A look back: ’88 champs turned to teen for good luck

Fan born with inoperable brain tumor helped root Jayhawks on to NCAA title

They spit in the Mississippi River and they punch out stuffed monkeys on their coach’s back.

Kansas basketball coach Roy Williams and his Jayhawk basketball team have performed plenty of extracurricular activities hoping to generate good karma for victories in NCAA Tournament games.

But in 1988, KU coach Larry Brown and his Jayhawks got most all the luck they needed in their run to the national championship from a Lawrence teen-ager named Ryan Gray.

Gray, 15 in 1988, had a musical key chain that played the KU fight song and which he used to hex opposing teams.

“If there was voodoo to be had, he felt like it was in that chain,” Gray’s father, Captain Gray, said during a recent interview.

Striking up a friendship

Ryan was born with an inoperable brain tumor. Though it never affected his mind, by the mid-1980s he was unable to walk well. He moved about in an electric cart. Brown, who lived in the same neighborhood as Gray and his wife, Kitty, saw Ryan outside one day and struck up a conversation with the boy. The KU coach and the youngster became good friends.

From that moment on, Ryan and his father were given almost unlimited access to Brown and the team. They even traveled with the Jayhawks to road games and mixed with team members in the locker room after games and at practices.

Ryan’s own luck ran out in 1990 when he died from the brain tumor that had continued to grow despite various treatments. But Ryan’s last years were made special because of the affection shown him by Brown, the team and the KU athletics department, Gray said.

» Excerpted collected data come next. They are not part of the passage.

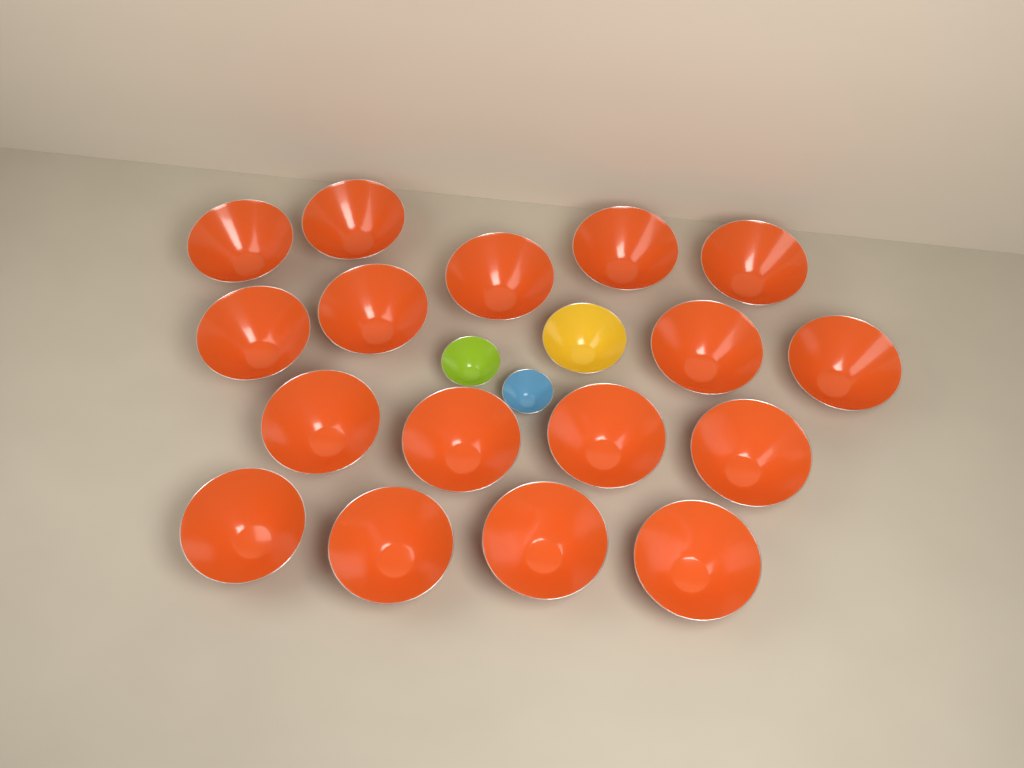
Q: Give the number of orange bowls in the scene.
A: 17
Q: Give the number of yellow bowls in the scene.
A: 1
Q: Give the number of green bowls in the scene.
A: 1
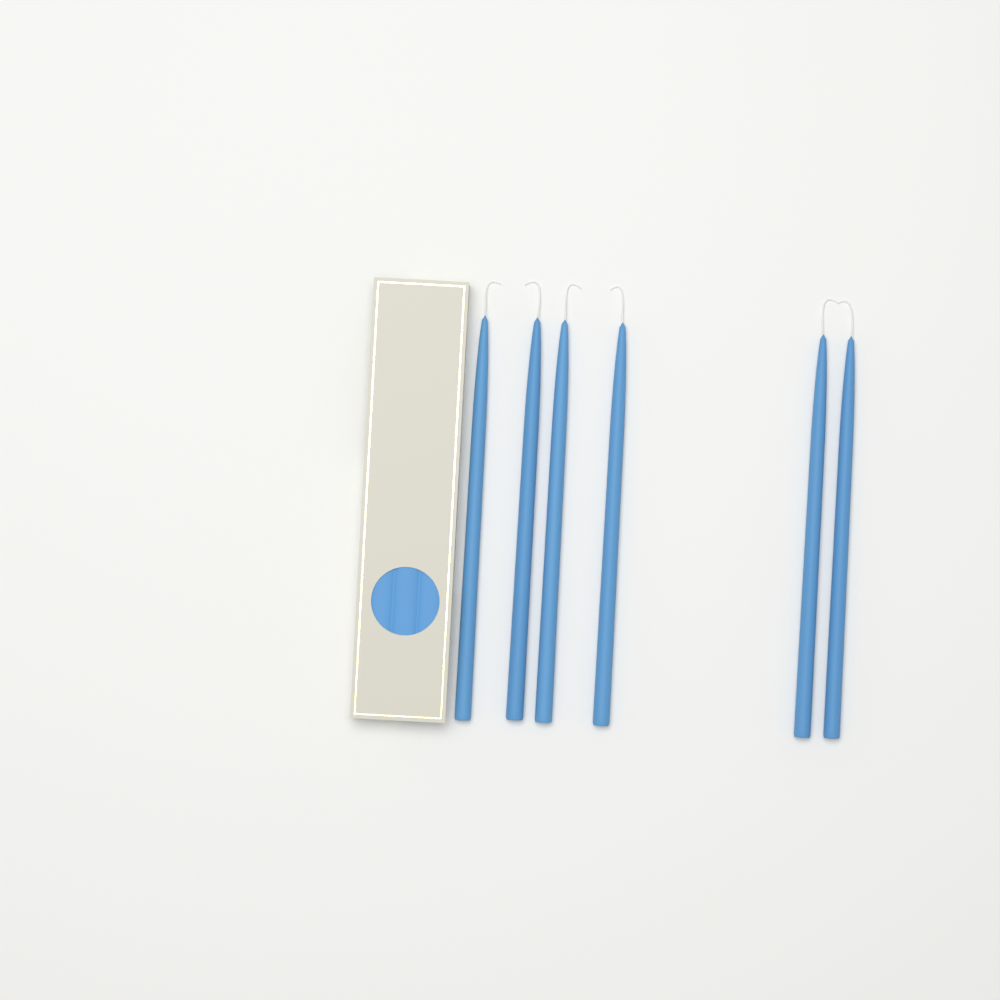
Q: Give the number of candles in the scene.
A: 6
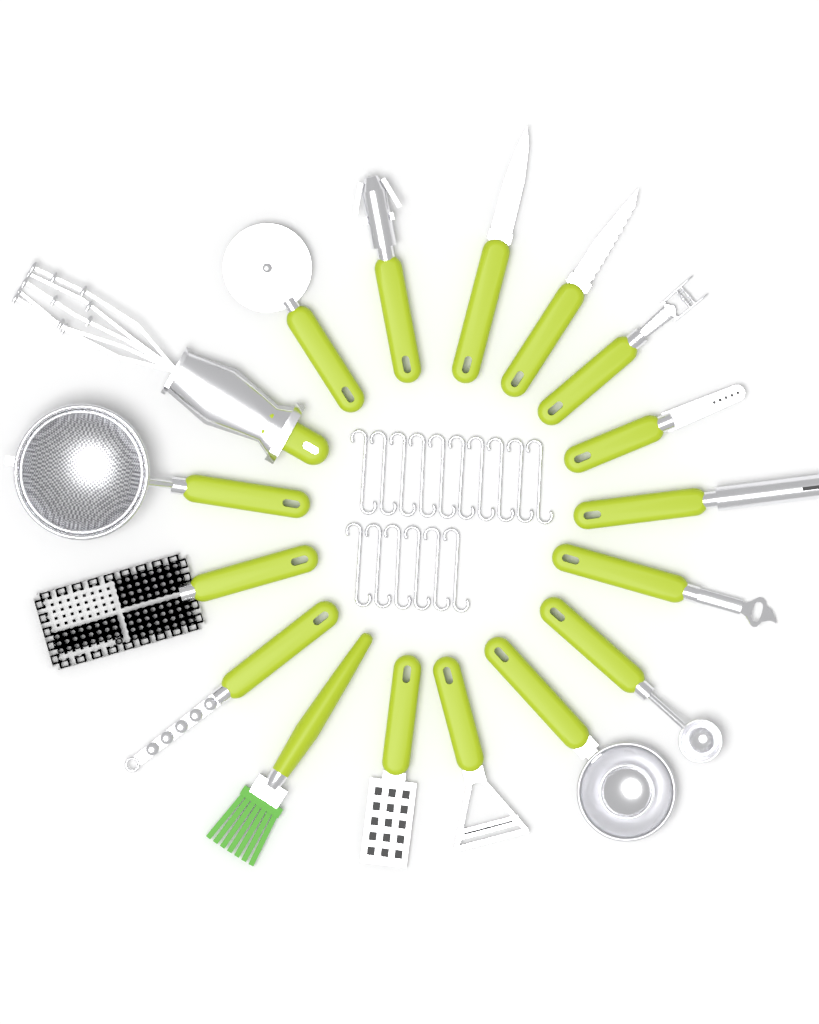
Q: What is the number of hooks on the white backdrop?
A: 16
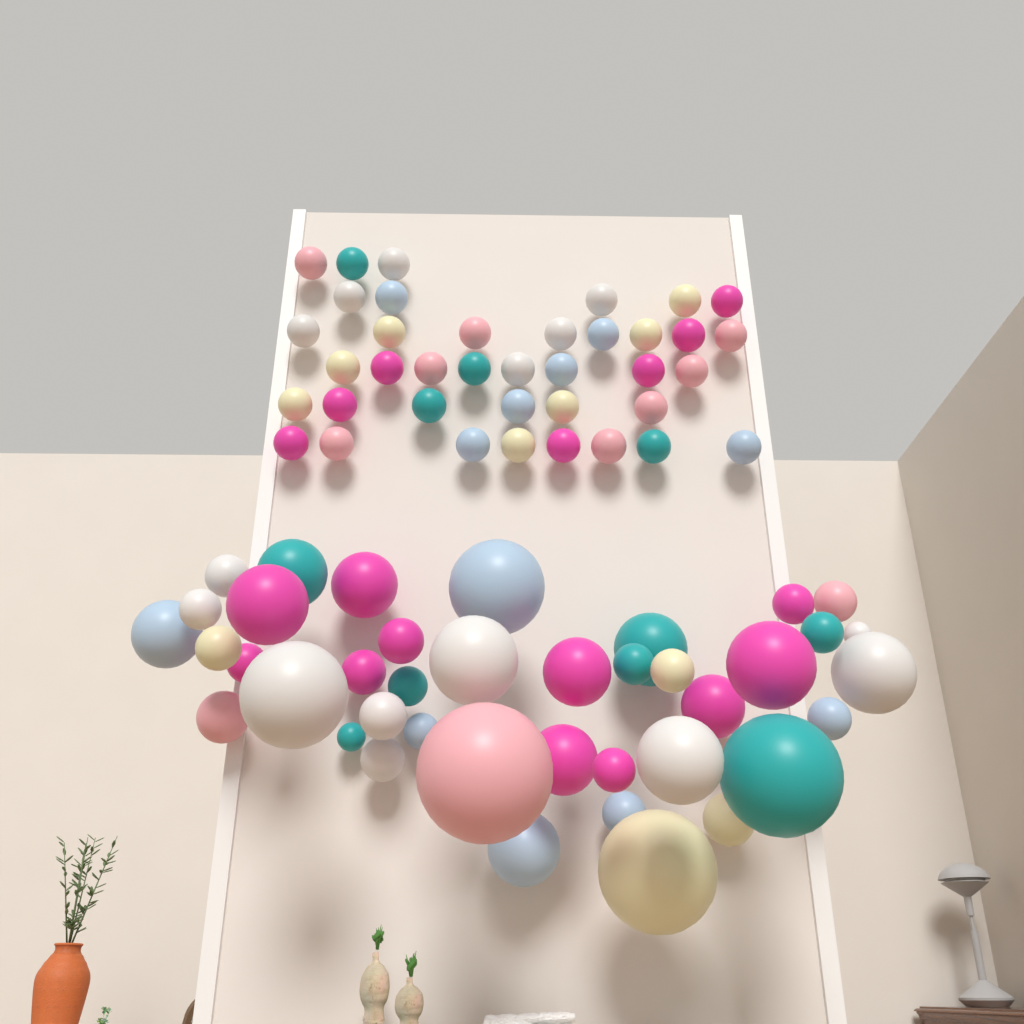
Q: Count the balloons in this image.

“We were just basically treated like royalty,” said Gray, a doctor in internal medicine with practices in Overland Park and Lawrence. “He was somebody they reached out to. They really cared about him.”

Dreams held in hand

At the games, Ryan would hold tightly the key chain’s music box and point it at the opposing team, trying to induce the hex, Gray said.

There were actually two key chains, Gray said. In 1986, KU advanced to the Final Four in Dallas and played Duke in the semifinals. Ryan attended, and while holding the first chain, he dropped it and it broke. KU lost, reinforcing the boy’s superstition, Gray said.

The second key chain got a workout in 1988 when KU won the NCAA championship against Oklahoma in the Final Four played in Kansas City, Mo.

“He was mesmerized and very happy,” Gray recalled. “You’d think he had thrown the last bucket for the team. His smile was cherubic.”

That Final Four also saw Ryan getting almost as much attention from the media at Kemper Arena as the team did. CBS Sports broadcaster Jim Nance interviewed Ryan for a TV feature. Newspapers from around the country called the Grays.

“He was very patient and very demure,” Gray said of his son. “He had a soft voice, and I think that’s why people were attracted to him.”

The Grays still have the lucky key chain, stored somewhere among numerous photographs, autographs and other KU memorabilia. A large framed photo of Ryan wearing a sweatshirt autographed by players hangs in a hallway near the Grays’ bedroom. It also shows Ryan with a basketball Brown gave him after Brown earned his 100th KU victory.

Good old days

Ryan is still in the minds of the players who won the 1988 championship.

“He really did become like part of the team,” said Chris Piper, a starter on the team who now does TV analysis for some college basketball games and owns Grandstand Sportswear and Glasswear, 2124 Del. “We expected him to be there. And he always had such a great smile on his face. Those were really good days.”

Brown, now coaching the NBA’s Philadelphia 76’ers, still stays in contact with the Grays. And the Grays still attend KU games at Allen Fieldhouse. After the games they often go down to the floor where Ryan was allowed to park his cart near the entry where the players come out onto the court, Gray said.

“That’s where we go and take a moment to kind of stand and get back some of the memories and the charm of that time,” Gray said.